╔══

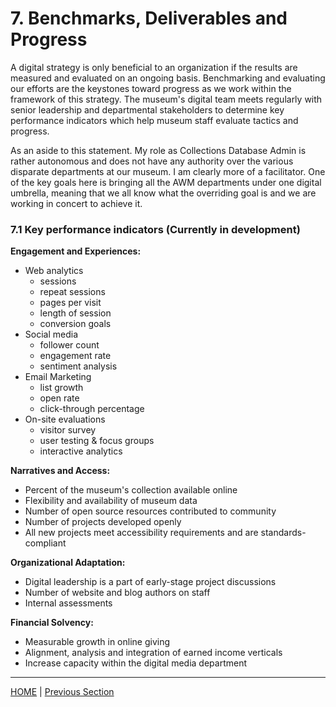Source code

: # 7. Benchmarks, Deliverables and Progress

A digital strategy is only beneficial to an organization if the results are measured and evaluated on an ongoing basis. Benchmarking and evaluating our efforts are the keystones toward progress as we work within the framework of this strategy. The museum's digital team meets regularly with senior leadership and departmental stakeholders to determine key performance indicators which help museum staff evaluate tactics and progress.

As an aside to this statement. My role as Collections Database Admin is rather autonomous and does not have any authority over the various disparate departments at our museum. I am clearly more of a facilitator. One of the key goals here is bringing all the AWM departments under one digital umbrella, meaning that we all know what the overriding goal is and we are working in concert to achieve it. 

### 7.1 Key performance indicators (Currently in development)

**Engagement and Experiences:**

* Web analytics
	* sessions
	* repeat sessions
	* pages per visit
	* length of session
	* conversion goals  
* Social media
	* follower count
	* engagement rate
	* sentiment analysis
* Email Marketing
	* list growth
	* open rate
	* click-through percentage
* On-site evaluations
	* visitor survey
	* user testing & focus groups
	* interactive analytics
	
**Narratives and Access:**

* Percent of the museum's collection available online
* Flexibility and availability of museum data
* Number of open source resources contributed to community
* Number of projects developed openly
* All new projects meet accessibility requirements and are standards-compliant

**Organizational Adaptation:**

* Digital leadership is a part of early-stage project discussions
* Number of website and blog authors on staff
* Internal assessments

**Financial Solvency:**

* Measurable growth in online giving
* Alignment, analysis and integration of earned income verticals
* Increase capacity within the digital media department

-----

[HOME](index.md) | [Previous Section](05_Financial_Solvency.md)
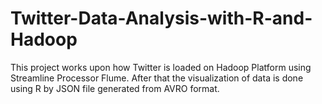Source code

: # Twitter-Data-Analysis-with-R-and-Hadoop
 This project works upon how Twitter is loaded on Hadoop Platform using Streamline Processor Flume.
 After that the visualization of data is done using R by JSON file generated from AVRO format.
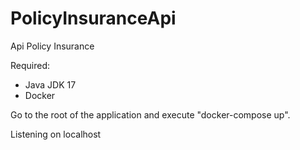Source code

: # PolicyInsuranceApi

Api Policy Insurance

Required:
- Java JDK 17
- Docker

Go to the root of the application and execute "docker-compose up".

Listening on localhost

╚══

Reproduce the source text of all the records above word for word, and leave the pictures out of your answer.

Source code

: # 7. Benchmarks, Deliverables and Progress

A digital strategy is only beneficial to an organization if the results are measured and evaluated on an ongoing basis. Benchmarking and evaluating our efforts are the keystones toward progress as we work within the framework of this strategy. The museum's digital team meets regularly with senior leadership and departmental stakeholders to determine key performance indicators which help museum staff evaluate tactics and progress.

As an aside to this statement. My role as Collections Database Admin is rather autonomous and does not have any authority over the various disparate departments at our museum. I am clearly more of a facilitator. One of the key goals here is bringing all the AWM departments under one digital umbrella, meaning that we all know what the overriding goal is and we are working in concert to achieve it. 

### 7.1 Key performance indicators (Currently in development)

**Engagement and Experiences:**

* Web analytics
	* sessions
	* repeat sessions
	* pages per visit
	* length of session
	* conversion goals  
* Social media
	* follower count
	* engagement rate
	* sentiment analysis
* Email Marketing
	* list growth
	* open rate
	* click-through percentage
* On-site evaluations
	* visitor survey
	* user testing & focus groups
	* interactive analytics
	
**Narratives and Access:**

* Percent of the museum's collection available online
* Flexibility and availability of museum data
* Number of open source resources contributed to community
* Number of projects developed openly
* All new projects meet accessibility requirements and are standards-compliant

**Organizational Adaptation:**

* Digital leadership is a part of early-stage project discussions
* Number of website and blog authors on staff
* Internal assessments

**Financial Solvency:**

* Measurable growth in online giving
* Alignment, analysis and integration of earned income verticals
* Increase capacity within the digital media department

-----

[HOME](index.md) | [Previous Section](05_Financial_Solvency.md)
Source code

: # Twitter-Data-Analysis-with-R-and-Hadoop
 This project works upon how Twitter is loaded on Hadoop Platform using Streamline Processor Flume.
 After that the visualization of data is done using R by JSON file generated from AVRO format.
Source code

: # PolicyInsuranceApi

Api Policy Insurance

Required:
- Java JDK 17
- Docker

Go to the root of the application and execute "docker-compose up".

Listening on localhost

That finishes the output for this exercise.